Start of Records to use

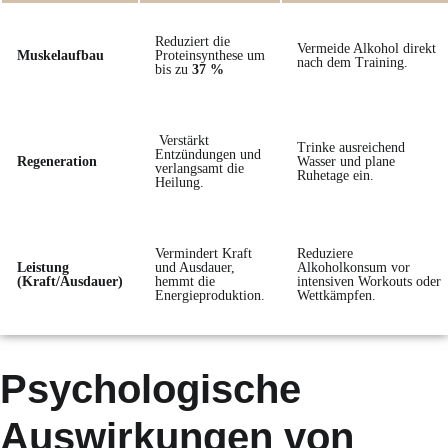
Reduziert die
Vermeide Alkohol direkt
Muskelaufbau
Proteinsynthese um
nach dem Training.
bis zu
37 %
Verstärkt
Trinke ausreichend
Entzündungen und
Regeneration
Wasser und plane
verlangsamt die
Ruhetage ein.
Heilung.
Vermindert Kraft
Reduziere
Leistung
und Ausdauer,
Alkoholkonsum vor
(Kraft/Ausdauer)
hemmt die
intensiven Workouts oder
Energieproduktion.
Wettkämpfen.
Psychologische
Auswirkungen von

End of Records to use
Start of Records to use

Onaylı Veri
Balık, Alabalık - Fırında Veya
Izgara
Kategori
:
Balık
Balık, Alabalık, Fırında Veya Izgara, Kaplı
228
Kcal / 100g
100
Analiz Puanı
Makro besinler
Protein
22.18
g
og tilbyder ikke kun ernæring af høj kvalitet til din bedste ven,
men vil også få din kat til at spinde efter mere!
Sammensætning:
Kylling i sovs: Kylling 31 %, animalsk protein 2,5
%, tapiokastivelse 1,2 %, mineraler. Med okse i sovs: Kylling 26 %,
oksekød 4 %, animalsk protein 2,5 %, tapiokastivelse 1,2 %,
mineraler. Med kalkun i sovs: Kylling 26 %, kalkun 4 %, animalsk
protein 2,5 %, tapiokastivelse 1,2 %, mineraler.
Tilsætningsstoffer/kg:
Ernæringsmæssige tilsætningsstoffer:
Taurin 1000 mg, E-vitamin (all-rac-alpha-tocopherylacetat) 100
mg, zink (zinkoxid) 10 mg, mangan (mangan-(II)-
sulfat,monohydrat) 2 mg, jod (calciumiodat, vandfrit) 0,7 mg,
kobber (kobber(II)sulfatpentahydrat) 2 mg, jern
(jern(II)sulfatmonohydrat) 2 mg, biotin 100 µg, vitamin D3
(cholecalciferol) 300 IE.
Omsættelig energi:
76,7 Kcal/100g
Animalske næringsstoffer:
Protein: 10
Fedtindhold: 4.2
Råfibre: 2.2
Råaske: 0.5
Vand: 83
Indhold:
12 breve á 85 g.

End of Records to use

▸ **How to complete this task**:
Filter the listing for the word "vitamin" and copy each line that has it.

▸ **Reply**:
Taurin 1000 mg, E-vitamin (all-rac-alpha-tocopherylacetat) 100
(jern(II)sulfatmonohydrat) 2 mg, biotin 100 µg, vitamin D3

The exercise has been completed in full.